Effects of PM2.5 exposure on clock gene BMAL1 and cell cycle in human umbilical vein endothelial cells.

Background: Fine particulate matter (PM_2.5) exposure has been closely associated with cardiovascular diseases, which are relevant to cell cycle arrest. Brain and muscle aryl-hydrocarbon receptor nuclear translocator-like protein 1 (BMAL1) not only participates in regulating the circadian clock but also plays a role in modulating cell cycle. However, the precise contribution of the circadian clock gene BMAL1 to PM_2.5-induced cell cycle change remains unclear. This study aims to explore the impact of PM_2.5 exposure on BMAL1 expression and the cell cycle in human umbilical vein endothelial cells (HUVECs).
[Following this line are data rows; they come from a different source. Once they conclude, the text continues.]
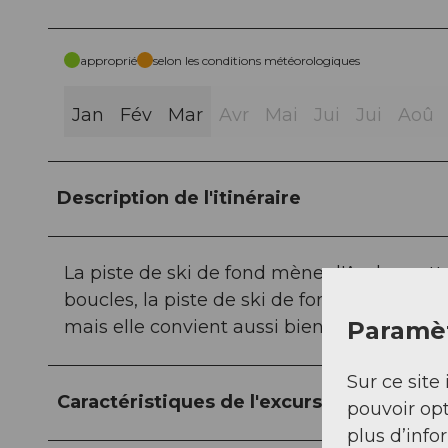
approprié
selon les conditions météorologiques
Jan
Fév
Mar
Avr
Mai
Jui
Jui
Aoû
Description de l'itinéraire
La piste de ski de fond mène d'Andermatt 
boucles, la piste de ski de fond longe la Fu
mais elle convient aussi bien aux débutant
Paramèt
Sur ce site 
Caractéristiques de l'excursion
pouvoir opt
plus d’info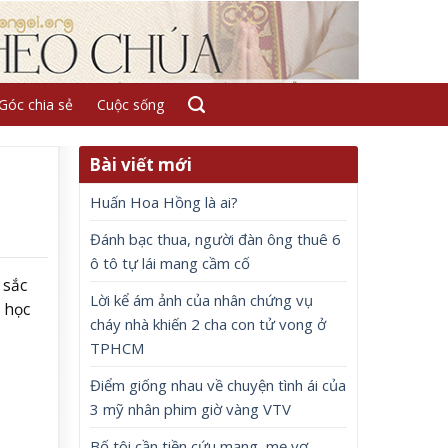
Góc chia sẻ
Cuộc sống
Bài viết mới
Huấn Hoa Hồng là ai?
Đánh bạc thua, người đàn ông thuê 6
ô tô tự lái mang cầm cố
 sắc
Lời kể ám ảnh của nhân chứng vụ
 học
cháy nhà khiến 2 cha con tử vong ở
TPHCM
Điểm giống nhau về chuyện tình ái của
3 mỹ nhân phim giờ vàng VTV
Bố tôi cần tiền cứu mạng, mẹ vợ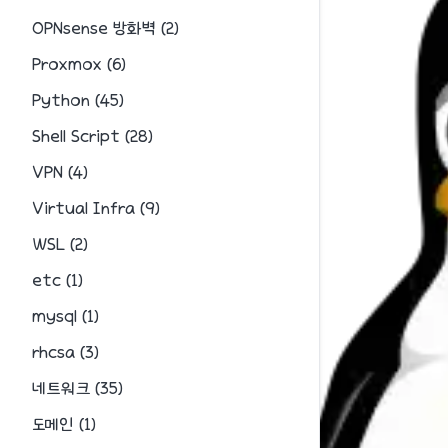
OPNsense 방화벽
(
2
)
Proxmox
(
6
)
Python
(
45
)
Shell Script
(
28
)
VPN
(
4
)
Virtual Infra
(
9
)
WSL
(
2
)
etc
(
1
)
mysql
(
1
)
rhcsa
(
3
)
네트워크
(
35
)
도메인
(
1
)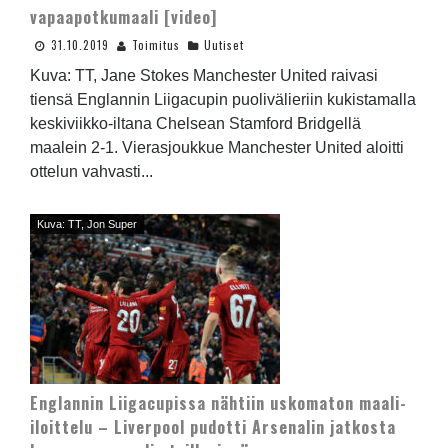
vapaapotkumaali [video]
31.10.2019
Toimitus
Uutiset
Kuva: TT, Jane Stokes Manchester United raivasi
tiensä Englannin Liigacupin puolivälieriin kukistamalla
keskiviikko-iltana Chelsean Stamford Bridgellä
maalein 2-1. Vierasjoukkue Manchester United aloitti
ottelun vahvasti...
Kuva: TT, Jon Super
Englannin Liigacupissa nähtiin uskomaton maali-
iloittelu – Liverpool pudotti Arsenalin jatkosta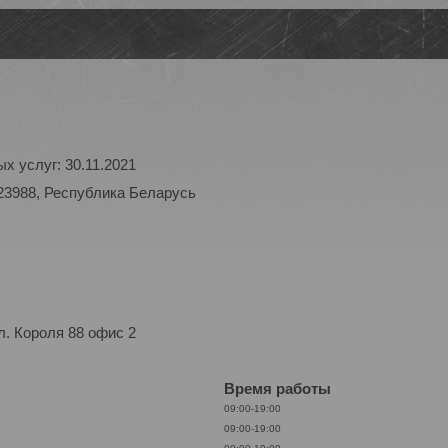
х услуг: 30.11.2021
23988, Республика Беларусь
. Короля 88 офис 2
Время работы
09:00-19:00
09:00-19:00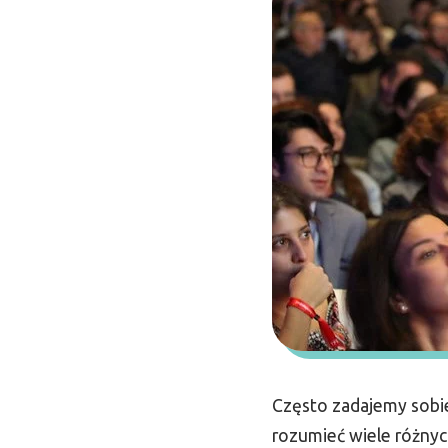
Często zadajemy sobie
rozumieć wiele różnyc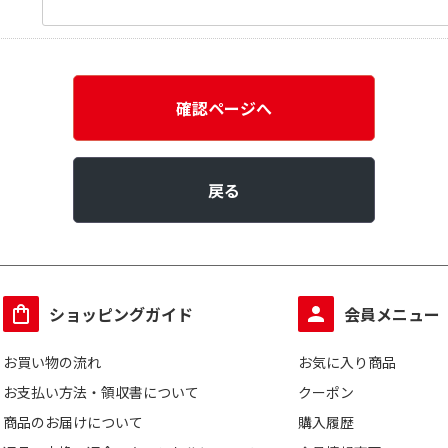
確認ページへ
戻る
ショッピングガイド
会員メニュー
お買い物の流れ
お気に入り商品
お支払い方法・領収書について
クーポン
商品のお届けについて
購入履歴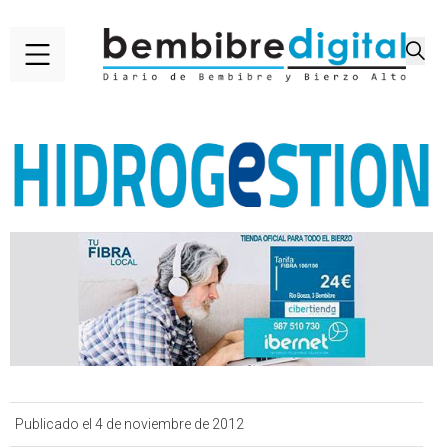
Publicado el 4 de noviembre de 2012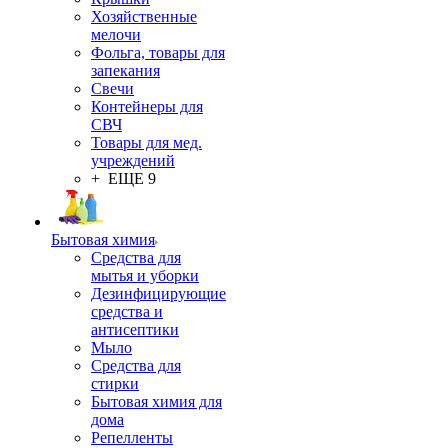
Хозяйственные
мелочи
Фольга, товары для
запекания
Свечи
Контейнеры для
СВЧ
Товары для мед.
учреждений
+ ЕЩЕ 9
Бытовая химия
Средства для
мытья и уборки
Дезинфицирующие
средства и
антисептики
Мыло
Средства для
стирки
Бытовая химия для
дома
Репелленты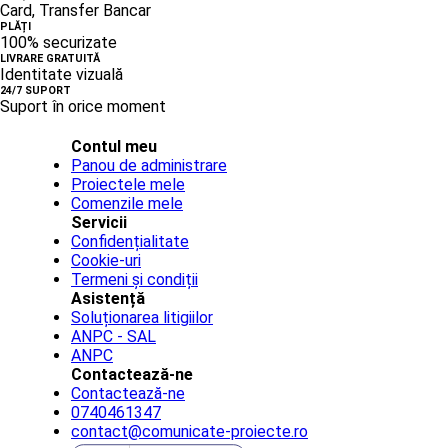
Card, Transfer Bancar
PLĂȚI
100% securizate
LIVRARE GRATUITĂ
Identitate vizuală
24/7 SUPORT
Suport în orice moment
Contul meu
Panou de administrare
Proiectele mele
Comenzile mele
Servicii
Confidențialitate
Cookie-uri
Termeni și condiții
Asistență
Soluționarea litigiilor
ANPC - SAL
ANPC
Contactează-ne
Contactează-ne
0740461347
contact@comunicate-proiecte.ro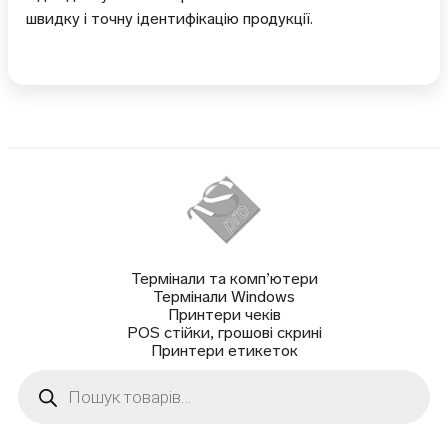
швидку і точну ідентифікацію продукції.
Термінали та комп’ютери
Термінали Windows
Принтери чеків
POS стійки, грошові скрині
Принтери етикеток
Пошук
товарів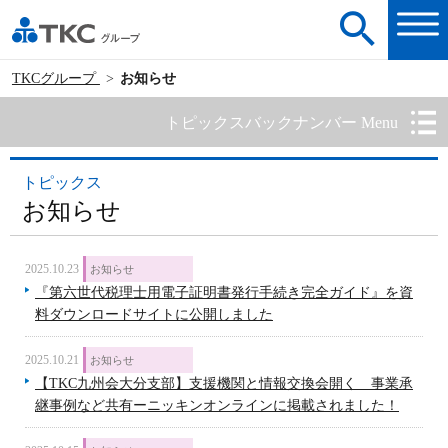
TKCグループ
お知らせ
トピックスバックナンバー Menu
トピックス
お知らせ
2025.10.23
お知らせ
『第六世代税理士用電子証明書発行手続き完全ガイド』を資
料ダウンロードサイトに公開しました
2025.10.21
お知らせ
【TKC九州会大分支部】支援機関と情報交換会開く 事業承
継事例など共有ーニッキンオンラインに掲載されました！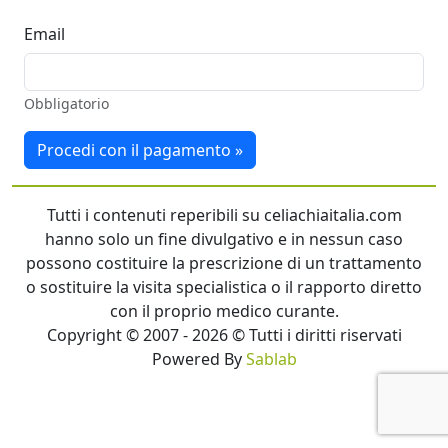
Email
Obbligatorio
Procedi con il pagamento »
Tutti i contenuti reperibili su celiachiaitalia.com
hanno solo un fine divulgativo e in nessun caso
possono costituire la prescrizione di un trattamento
o sostituire la visita specialistica o il rapporto diretto
con il proprio medico curante.
Copyright © 2007 - 2026 © Tutti i diritti riservati
Powered By
Sablab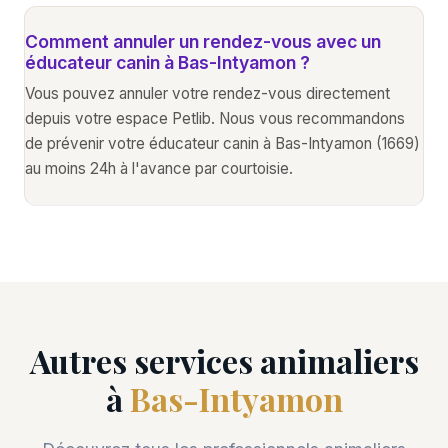
Comment annuler un rendez-vous avec un
éducateur canin à Bas-Intyamon ?
Vous pouvez annuler votre rendez-vous directement
depuis votre espace Petlib. Nous vous recommandons
de prévenir votre éducateur canin à Bas-Intyamon (1669)
au moins 24h à l'avance par courtoisie.
Autres services animaliers
à
Bas-Intyamon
Methods: HUVECs was exposed to PM_2.5 for 24 hours at different concentrations ((0, 12.5, 25, 75 and 100 μg.mL-1) to elucidate the potential toxic mechanism. Following exposure to PM_2.5, cell viability, ROS, cell cycle, and the expression of key genes and proteins were detected.

Results: A remarkable decrease in cell viability is observed in the PM_2.5-exposed HUVECs, as well as a significant increase in ROS production. In addition, PM_2.5-exposed HUVECs have cycle arrest in G0/G1 phase, and the gene expression of p27 is also markedly increased. The protein expression of BMAL1 and the gene expression of BMAL1 are increased significantly. Moreover, the protein expressions of p-p38 MAPK and p-ERK1/2 exhibit a marked increase in the PM_2.5-exposed HUVECs. Furthermore, following the transfection of HUVECs with siBMAL1 to suppress BMAL1 expression, we observed a reduction in both the protein and gene expression of the MAPK/ERK pathway in HUVECs exposed to PM_2.5.

Conclusions: Overall, our results indicate that PM_2.5 exposure significantly upregulates the circadian clock gene expression of BMAL1 and regulates G0/G1 cell cycle arrest in HUVECs through the MAPK/ERK pathway, which may provide new insights into the potential molecular mechanism regarding BMAL1 on PM_2.5-induced cardiovascular diseases.